• [Your goal]: Starting at the line that contains "Бодайбинский филиал, областное", repeat each line exactly until the records end, keeping both the first and the last.

::::

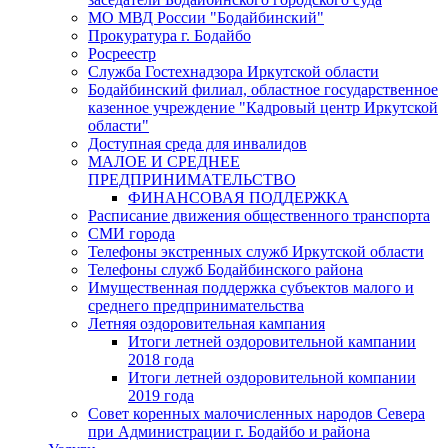
МО МВД России "Бодайбинский"
Прокуратура г. Бодайбо
Росреестр
Служба Гостехнадзора Иркутской области
Бодайбинский филиал, областное государственное
казенное учреждение "Кадровый центр Иркутской
области"
Доступная среда для инвалидов
МАЛОЕ И СРЕДНЕЕ
ПРЕДПРИНИМАТЕЛЬСТВО
ФИНАНСОВАЯ ПОДДЕРЖКА
Расписание движения общественного транспорта
СМИ города
Телефоны экстренных служб Иркутской области
Телефоны служб Бодайбинского района
Имущественная поддержка субъектов малого и
среднего предпринимательства
Летняя оздоровительная кампания
Итоги летней оздоровительной кампании
2018 года
Итоги летней оздоровительной компании
2019 года
Совет коренных малочисленных народов Севера
при Администрации г. Бодайбо и района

::::

• [Exercise answer]:
Бодайбинский филиал, областное государственное
казенное учреждение "Кадровый центр Иркутской
области"
Доступная среда для инвалидов
МАЛОЕ И СРЕДНЕЕ
ПРЕДПРИНИМАТЕЛЬСТВО
ФИНАНСОВАЯ ПОДДЕРЖКА
Расписание движения общественного транспорта
СМИ города
Телефоны экстренных служб Иркутской области
Телефоны служб Бодайбинского района
Имущественная поддержка субъектов малого и
среднего предпринимательства
Летняя оздоровительная кампания
Итоги летней оздоровительной кампании
2018 года
Итоги летней оздоровительной компании
2019 года
Совет коренных малочисленных народов Севера
при Администрации г. Бодайбо и района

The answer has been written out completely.